Embalados nesta direção melódica e ainda pouco arriscada de Salvi, faltou-nos o aviso à navegação para o que viria a seguir: demasiado potente. O público, visivelmente entusiasmado, não deu tréguas à emoção e vibrou com a agitação catártica de Surma. A artista da região – que deu os primeiros passos em Leiria, mesmo ao lado da cidade onde estávamos – trouxe consigo a estética musical arrojada de Alla, o álbum editado no ano passado, e outros dois músicos excecionais (João Hasselberg e Pedro Melo Alves) que não podiam ter sido mais bem escolhidos. Neste novo formato de trio, Surma levou-nos numa viagem exploratória por uma fusão de jazz, eletrónica, pop, country, além de outras influências. O palco expandiu-se para receber aquele momento, deixando cair a tela e substituindo-a por cortinas que ondulavam ao fundo da vista e compunham um cenário minimalista, equilibrando a garra e a energia constante que os músicos nos devolviam. Destacam-se as interpretações de “Islet” ou de “Maasai”, o single “mais velhinho” que mereceu uma boa reinvenção.
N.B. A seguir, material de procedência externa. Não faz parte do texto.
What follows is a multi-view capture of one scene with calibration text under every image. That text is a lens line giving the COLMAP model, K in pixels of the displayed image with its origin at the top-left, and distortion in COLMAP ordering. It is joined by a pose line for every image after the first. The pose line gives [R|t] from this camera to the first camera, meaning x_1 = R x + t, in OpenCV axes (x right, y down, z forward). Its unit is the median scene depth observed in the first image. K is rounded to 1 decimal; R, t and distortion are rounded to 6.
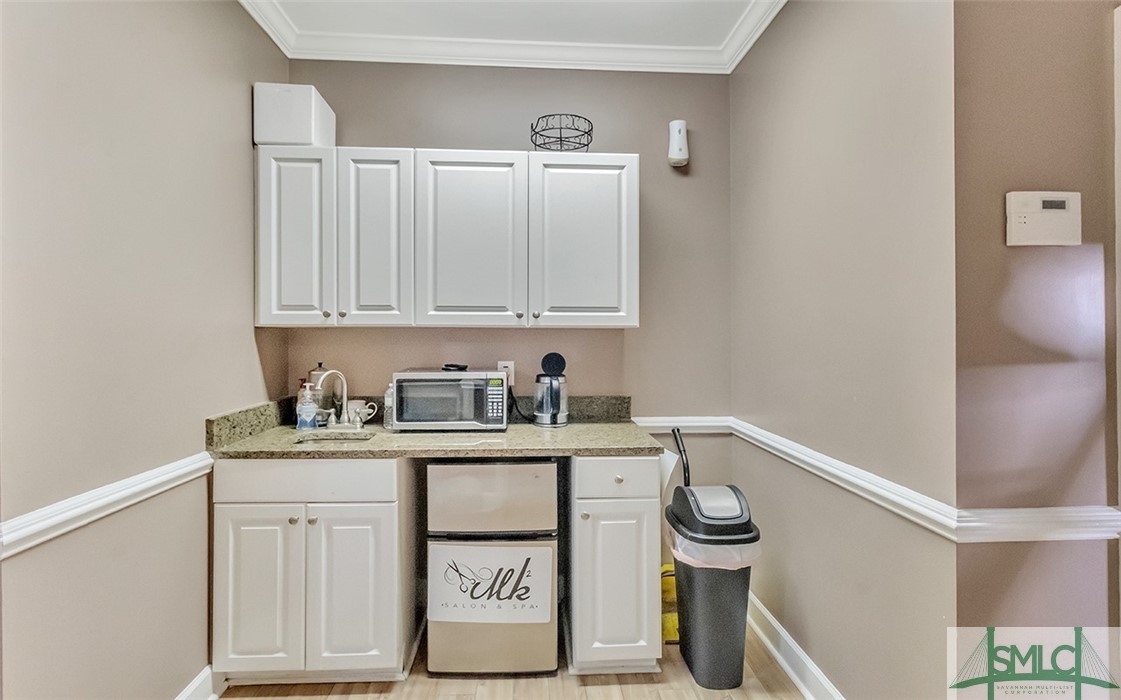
lens RADIAL K [[536.9, 0, 564.5], [0, 536.9, 322.4], [0, 0, 1]] dist [-0.001374, 0.000046]
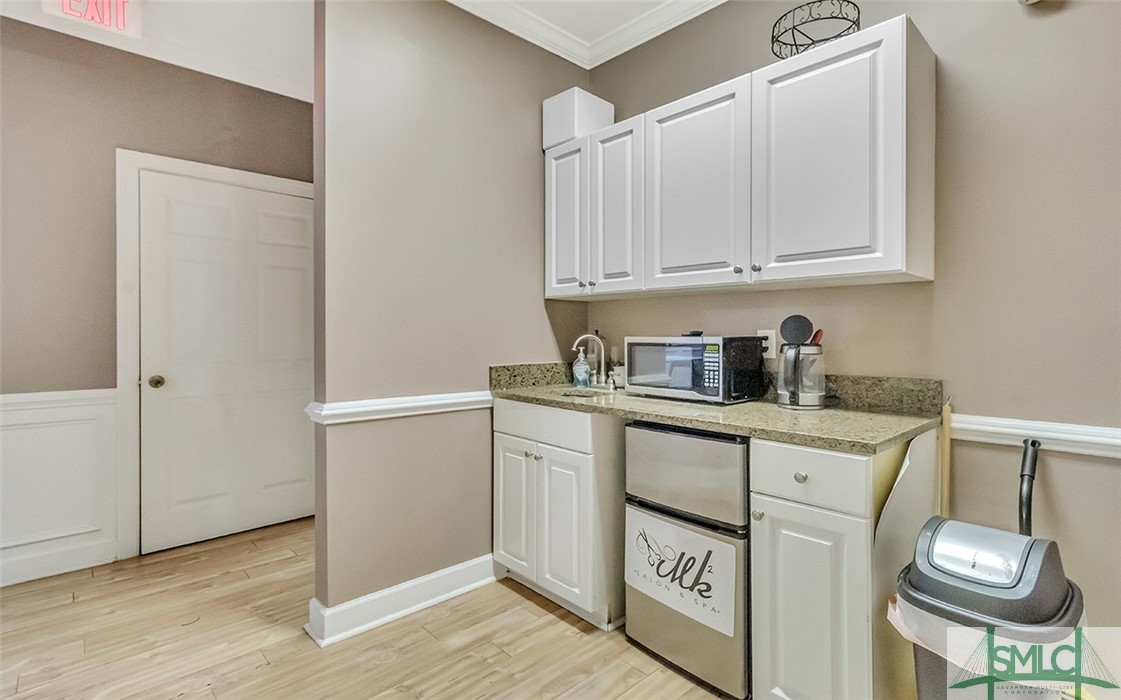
lens RADIAL K [[536.9, 0, 564.5], [0, 536.9, 322.4], [0, 0, 1]] dist [-0.001374, 0.000046]
pose [[0.633070, -0.018115, -0.773882, 0.415320], [0.018337, 0.999797, -0.008404, 0.075189], [0.773877, -0.008870, 0.633273, 0.266312]]
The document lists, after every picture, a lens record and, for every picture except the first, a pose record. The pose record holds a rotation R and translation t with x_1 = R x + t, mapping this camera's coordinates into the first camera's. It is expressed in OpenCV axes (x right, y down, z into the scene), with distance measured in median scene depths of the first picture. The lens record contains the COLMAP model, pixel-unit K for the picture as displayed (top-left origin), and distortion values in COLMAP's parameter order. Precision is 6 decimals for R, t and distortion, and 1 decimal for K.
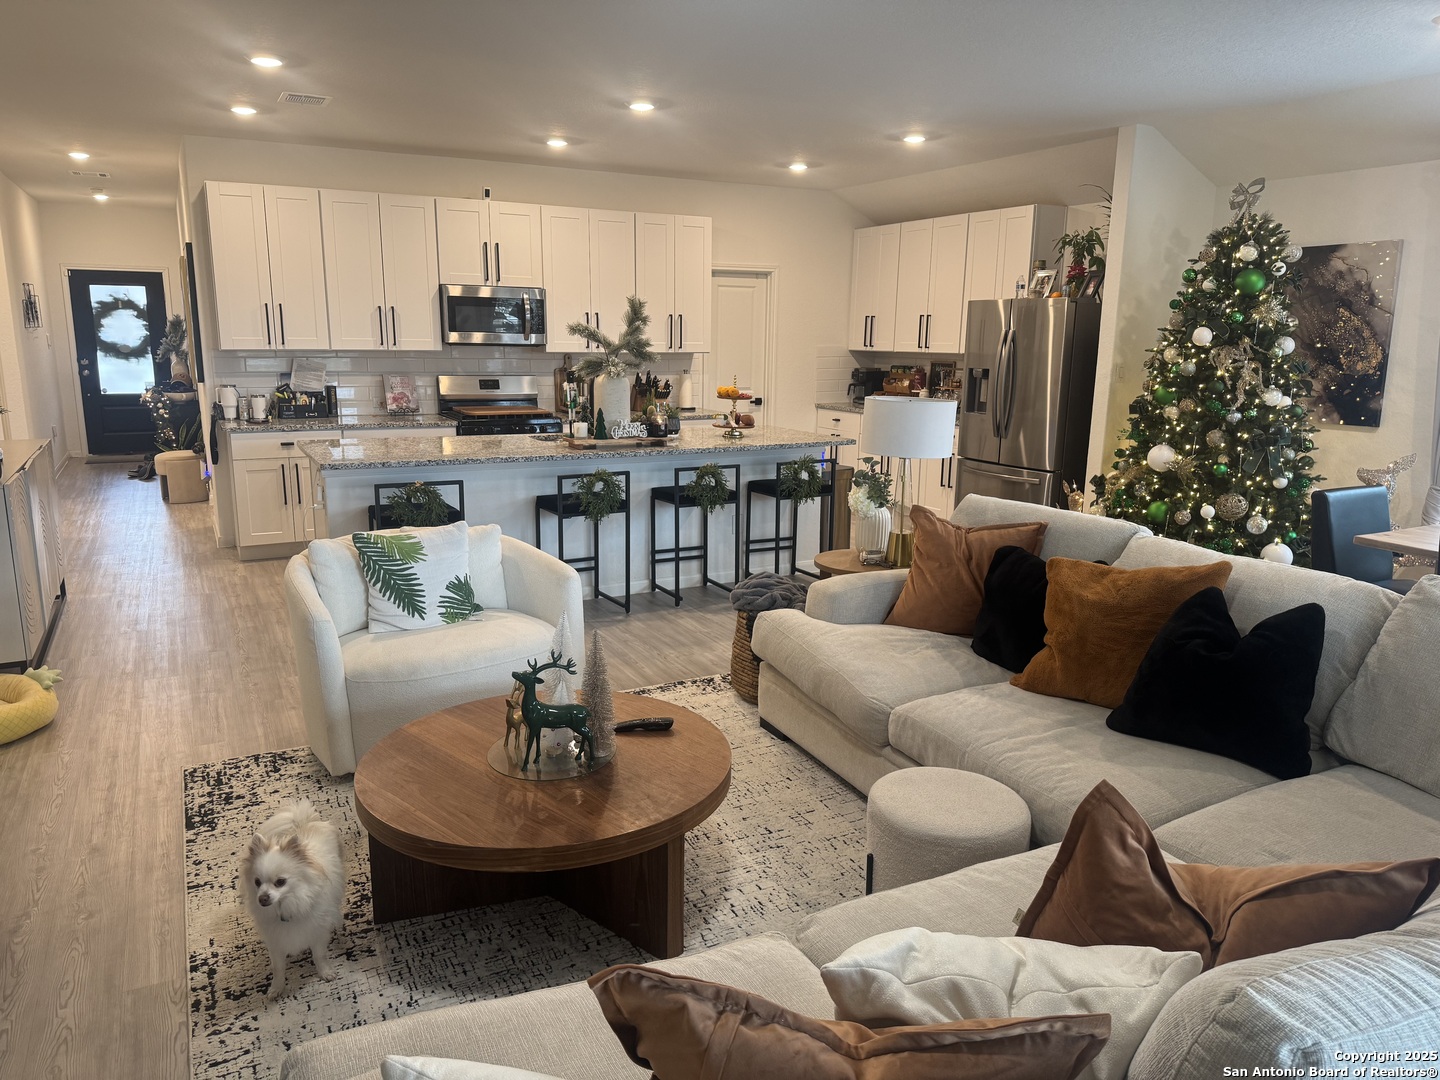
lens RADIAL K [[1016.3, 0, 720.0], [0, 1016.3, 540.0], [0, 0, 1]] dist [0.149148, -0.249145]
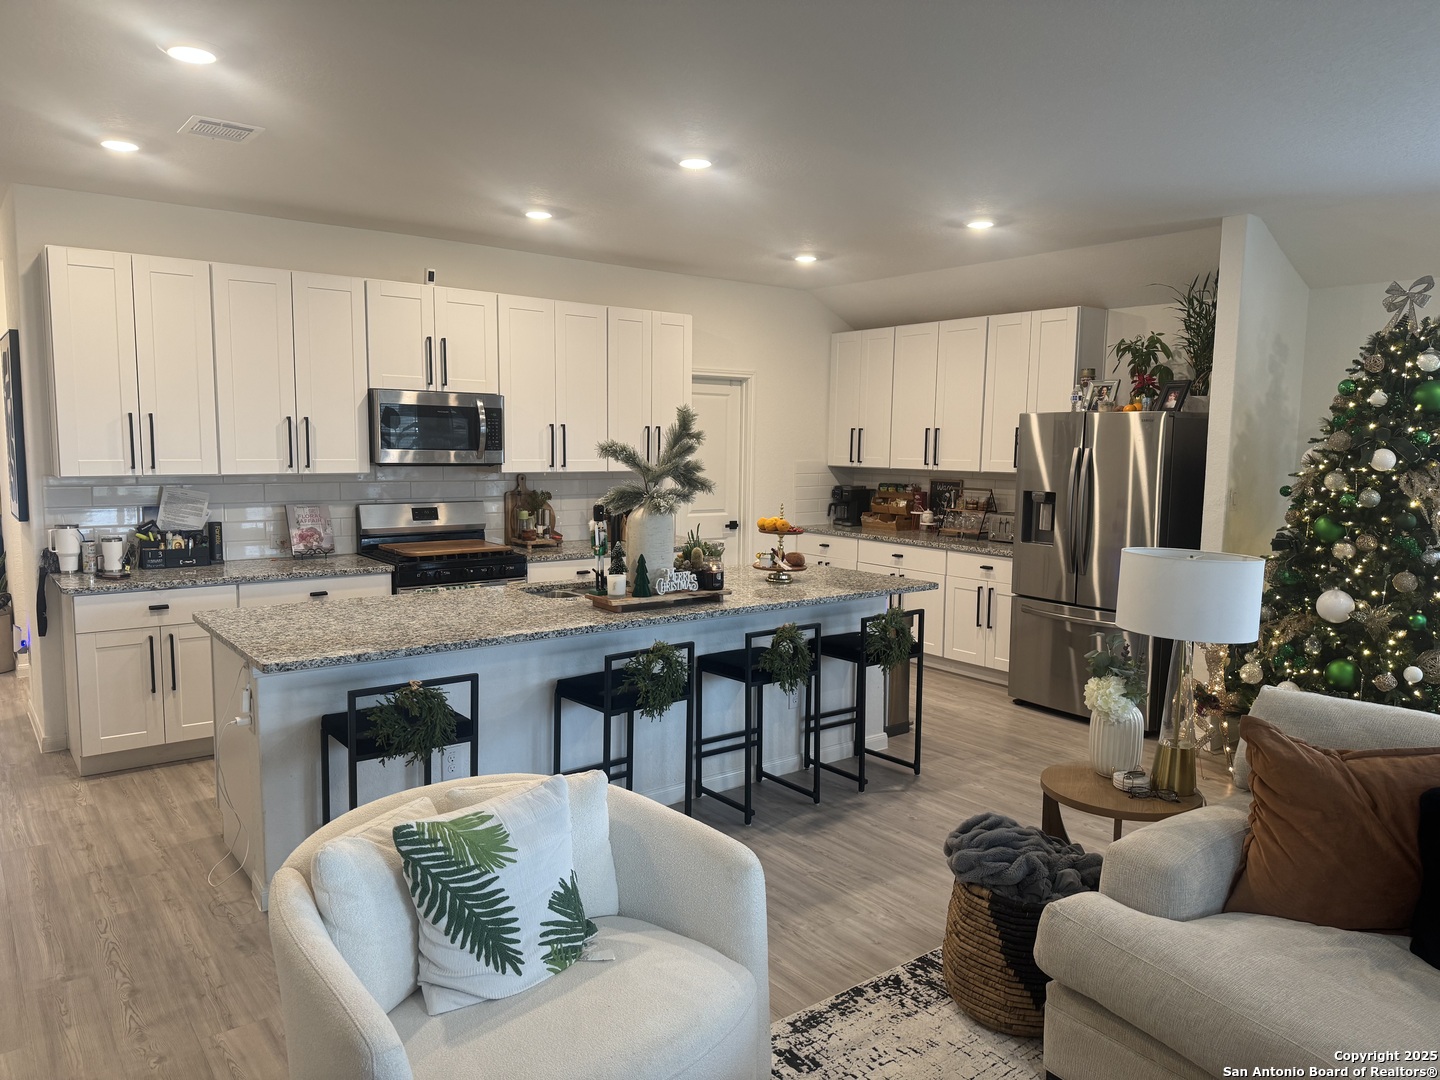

Depois do concerto, Débora Umbelino – a voz do grupo – parou para conversar connosco e não escondeu a “felicidade” de voltar à cidade termal. “Tenho uma relação com as Caldas desde os meus 17 anos. Uma prima minha estudava aqui Design Gráfico, tenho muitos amigos daqui e a cena cultural das Caldas inspira-me muito”. Sobre o álbum que apresentou, que conta com a colaboração de Angélica Salvi no tema “Biyelka”, afirma que é “arriscado” e tem “muitas texturas e dinâmicas”, daí a importância dos músicos que a acompanham “para não perder a força ao vivo”. Recordámos ainda a participação no Festival da Canção em 2019, com “Pugna”, e as consecutivas aparições como jurada e convidada musical até à edição deste ano, em que acompanhou Filipe Sambado e Primeira Dama numa homenagem ao cantautor Fausto. Para breve, espera, estarão as viagens a Espanha, onde já tocou e se sente “em casa”, e as colaborações com mais artistas vizinhos no próximo disco.

A noite não estaria completa sem entrarmos na pista da discoteca Spacy, onde atuaram duas DJs de Santiago de Compostela, bb.wav e Elba, seguidas das portuguesas Princesa, Naphar e DAKOI. Falámos com esta última e com as artistas santiaguesas, que nos avançaram o estilo mais pop e eletrónico dos seus sets, conjugado com influências várias. Das noites galegas, bb.wav e Elba trouxeram o reggaeton e outros ritmos da música latino-americana, como o funk brasileiro, enquanto a artista queer DAKOI, que estudou em Caldas da Rainha, invocou os seus gostos mais relacionados com a música dembow/batuque, o techno e o metal.

O Festival Impulso é promovido pela Pulsonar Associação, em coorganização com a Câmara Municipal de Caldas da Rainha e em parceria com a Escola Superior de Artes e Design do Politécnico de Leiria (ESAD.CR). Em 2023, nesta 5.ª edição, o festival troca o Parque D. Carlos I pelo auditório do CCC, programando mensalmente até dezembro uma season (temporada) com artistas como Dino d’Santiago, Trypas Corassão ou Bala Desejo.